*** Extracted entries ***
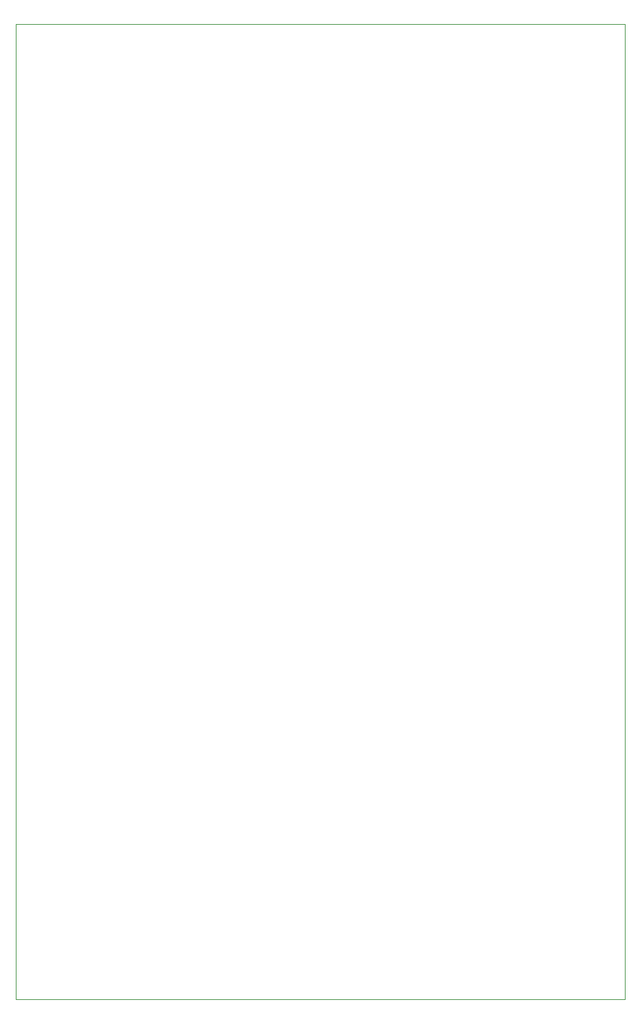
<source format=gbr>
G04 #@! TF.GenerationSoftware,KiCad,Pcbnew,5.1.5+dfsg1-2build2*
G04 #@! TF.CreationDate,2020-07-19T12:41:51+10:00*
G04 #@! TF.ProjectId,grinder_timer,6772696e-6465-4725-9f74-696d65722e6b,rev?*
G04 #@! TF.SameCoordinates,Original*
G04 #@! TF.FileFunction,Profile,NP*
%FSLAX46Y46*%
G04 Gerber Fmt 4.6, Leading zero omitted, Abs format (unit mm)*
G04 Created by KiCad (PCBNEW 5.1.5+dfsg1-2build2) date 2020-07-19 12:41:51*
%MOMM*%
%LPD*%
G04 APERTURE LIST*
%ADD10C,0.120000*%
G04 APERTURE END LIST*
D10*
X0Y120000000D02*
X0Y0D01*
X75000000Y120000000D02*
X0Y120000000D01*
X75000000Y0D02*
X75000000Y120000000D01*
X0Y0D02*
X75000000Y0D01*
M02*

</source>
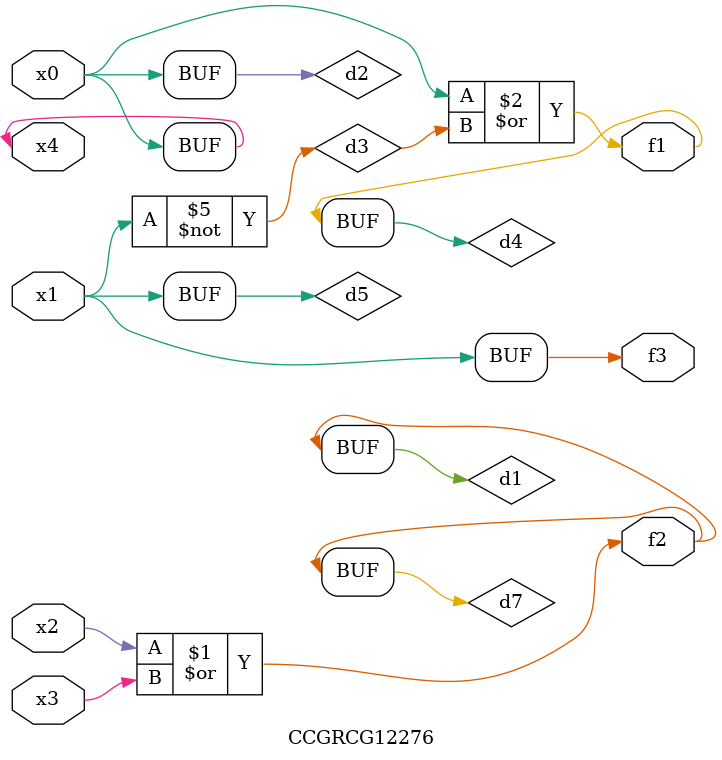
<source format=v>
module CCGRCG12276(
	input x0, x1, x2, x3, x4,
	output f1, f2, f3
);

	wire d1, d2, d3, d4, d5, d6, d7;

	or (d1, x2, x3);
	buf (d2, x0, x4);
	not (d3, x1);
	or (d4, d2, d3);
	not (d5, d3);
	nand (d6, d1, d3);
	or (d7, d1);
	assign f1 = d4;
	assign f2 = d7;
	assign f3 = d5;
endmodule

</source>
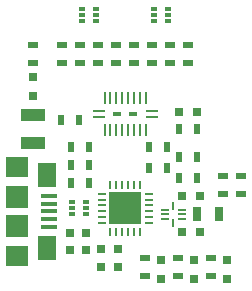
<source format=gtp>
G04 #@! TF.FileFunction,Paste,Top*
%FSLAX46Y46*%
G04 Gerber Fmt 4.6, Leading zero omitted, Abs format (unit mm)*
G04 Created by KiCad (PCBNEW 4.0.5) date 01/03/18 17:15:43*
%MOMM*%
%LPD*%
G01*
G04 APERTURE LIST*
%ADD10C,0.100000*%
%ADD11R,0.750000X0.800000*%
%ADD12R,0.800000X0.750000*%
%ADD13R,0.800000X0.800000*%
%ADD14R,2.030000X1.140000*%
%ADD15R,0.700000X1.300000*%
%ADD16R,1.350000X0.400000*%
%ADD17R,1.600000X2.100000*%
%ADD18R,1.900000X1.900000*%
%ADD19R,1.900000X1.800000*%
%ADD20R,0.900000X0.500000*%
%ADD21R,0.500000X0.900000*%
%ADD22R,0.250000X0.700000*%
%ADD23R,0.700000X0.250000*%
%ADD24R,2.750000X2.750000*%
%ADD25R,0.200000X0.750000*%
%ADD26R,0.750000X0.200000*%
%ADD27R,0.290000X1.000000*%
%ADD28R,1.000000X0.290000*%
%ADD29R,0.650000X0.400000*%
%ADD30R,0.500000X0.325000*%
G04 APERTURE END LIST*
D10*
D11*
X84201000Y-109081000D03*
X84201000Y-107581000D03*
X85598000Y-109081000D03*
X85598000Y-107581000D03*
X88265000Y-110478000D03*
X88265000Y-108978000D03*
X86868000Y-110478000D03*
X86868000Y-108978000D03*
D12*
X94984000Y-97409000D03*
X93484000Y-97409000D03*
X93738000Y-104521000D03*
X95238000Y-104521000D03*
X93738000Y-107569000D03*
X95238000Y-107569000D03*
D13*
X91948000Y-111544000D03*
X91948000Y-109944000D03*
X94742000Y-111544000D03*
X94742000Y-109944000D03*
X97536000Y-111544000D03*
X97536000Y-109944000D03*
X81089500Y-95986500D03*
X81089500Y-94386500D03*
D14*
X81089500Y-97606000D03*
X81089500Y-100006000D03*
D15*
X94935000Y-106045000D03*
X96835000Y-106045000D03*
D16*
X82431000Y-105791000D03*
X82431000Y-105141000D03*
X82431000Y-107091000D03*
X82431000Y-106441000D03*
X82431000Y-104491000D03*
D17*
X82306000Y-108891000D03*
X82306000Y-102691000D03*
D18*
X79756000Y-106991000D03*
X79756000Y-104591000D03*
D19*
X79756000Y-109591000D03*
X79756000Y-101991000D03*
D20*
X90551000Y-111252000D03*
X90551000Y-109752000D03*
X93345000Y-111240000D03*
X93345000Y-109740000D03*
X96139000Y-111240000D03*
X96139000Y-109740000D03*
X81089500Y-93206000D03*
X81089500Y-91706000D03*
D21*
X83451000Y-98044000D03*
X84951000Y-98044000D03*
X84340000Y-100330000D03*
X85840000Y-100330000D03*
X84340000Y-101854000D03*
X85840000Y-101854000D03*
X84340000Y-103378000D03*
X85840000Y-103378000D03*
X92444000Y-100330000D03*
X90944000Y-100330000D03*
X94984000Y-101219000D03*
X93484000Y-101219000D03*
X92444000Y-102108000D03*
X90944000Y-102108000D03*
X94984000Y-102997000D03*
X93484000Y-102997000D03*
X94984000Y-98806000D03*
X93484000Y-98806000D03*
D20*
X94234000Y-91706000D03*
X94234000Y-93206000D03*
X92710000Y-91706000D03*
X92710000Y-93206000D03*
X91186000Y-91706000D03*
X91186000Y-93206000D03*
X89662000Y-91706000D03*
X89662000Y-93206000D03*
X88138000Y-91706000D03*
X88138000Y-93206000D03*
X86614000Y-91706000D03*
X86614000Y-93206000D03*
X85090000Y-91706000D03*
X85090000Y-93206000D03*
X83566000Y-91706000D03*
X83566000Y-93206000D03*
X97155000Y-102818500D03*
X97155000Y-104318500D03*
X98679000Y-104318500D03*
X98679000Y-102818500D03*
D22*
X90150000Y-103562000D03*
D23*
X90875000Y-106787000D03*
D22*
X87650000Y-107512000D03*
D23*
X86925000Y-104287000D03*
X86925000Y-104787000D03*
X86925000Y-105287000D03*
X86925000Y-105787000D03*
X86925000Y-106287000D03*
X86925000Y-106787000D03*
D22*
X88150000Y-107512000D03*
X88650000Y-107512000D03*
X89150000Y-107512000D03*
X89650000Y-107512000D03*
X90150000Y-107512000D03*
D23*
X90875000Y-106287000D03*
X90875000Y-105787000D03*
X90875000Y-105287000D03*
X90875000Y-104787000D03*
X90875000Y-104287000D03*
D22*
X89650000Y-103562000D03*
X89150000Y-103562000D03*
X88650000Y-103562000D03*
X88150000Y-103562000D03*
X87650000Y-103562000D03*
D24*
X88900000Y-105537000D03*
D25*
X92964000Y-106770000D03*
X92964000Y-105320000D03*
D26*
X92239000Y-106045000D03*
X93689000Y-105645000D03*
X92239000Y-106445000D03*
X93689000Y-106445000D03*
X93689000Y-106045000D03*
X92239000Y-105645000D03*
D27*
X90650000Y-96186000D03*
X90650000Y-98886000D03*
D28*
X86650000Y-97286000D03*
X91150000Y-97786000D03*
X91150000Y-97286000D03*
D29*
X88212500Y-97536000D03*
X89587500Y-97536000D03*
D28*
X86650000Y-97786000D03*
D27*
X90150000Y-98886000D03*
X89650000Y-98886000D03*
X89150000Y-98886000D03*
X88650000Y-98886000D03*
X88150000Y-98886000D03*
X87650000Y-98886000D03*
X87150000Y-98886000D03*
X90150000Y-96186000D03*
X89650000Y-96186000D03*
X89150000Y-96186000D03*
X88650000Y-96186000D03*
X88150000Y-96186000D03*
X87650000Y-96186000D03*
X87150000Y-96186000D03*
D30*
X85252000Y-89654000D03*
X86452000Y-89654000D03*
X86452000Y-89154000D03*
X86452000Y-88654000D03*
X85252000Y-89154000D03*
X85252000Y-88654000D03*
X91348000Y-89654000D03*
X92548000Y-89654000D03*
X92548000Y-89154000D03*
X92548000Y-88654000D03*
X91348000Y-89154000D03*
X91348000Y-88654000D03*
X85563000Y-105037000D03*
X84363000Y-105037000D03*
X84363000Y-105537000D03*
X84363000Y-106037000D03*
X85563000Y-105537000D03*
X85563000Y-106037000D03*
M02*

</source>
***
Task objective: Repeat, word for word, the lines above between the line holding "X86614000Y-93206000D03*" and the line holding "X92239000Y-106045000D03*", inclusive; omit everything else.

Response to this exercise:
X86614000Y-93206000D03*
X85090000Y-91706000D03*
X85090000Y-93206000D03*
X83566000Y-91706000D03*
X83566000Y-93206000D03*
X97155000Y-102818500D03*
X97155000Y-104318500D03*
X98679000Y-104318500D03*
X98679000Y-102818500D03*
D22*
X90150000Y-103562000D03*
D23*
X90875000Y-106787000D03*
D22*
X87650000Y-107512000D03*
D23*
X86925000Y-104287000D03*
X86925000Y-104787000D03*
X86925000Y-105287000D03*
X86925000Y-105787000D03*
X86925000Y-106287000D03*
X86925000Y-106787000D03*
D22*
X88150000Y-107512000D03*
X88650000Y-107512000D03*
X89150000Y-107512000D03*
X89650000Y-107512000D03*
X90150000Y-107512000D03*
D23*
X90875000Y-106287000D03*
X90875000Y-105787000D03*
X90875000Y-105287000D03*
X90875000Y-104787000D03*
X90875000Y-104287000D03*
D22*
X89650000Y-103562000D03*
X89150000Y-103562000D03*
X88650000Y-103562000D03*
X88150000Y-103562000D03*
X87650000Y-103562000D03*
D24*
X88900000Y-105537000D03*
D25*
X92964000Y-106770000D03*
X92964000Y-105320000D03*
D26*
X92239000Y-106045000D03*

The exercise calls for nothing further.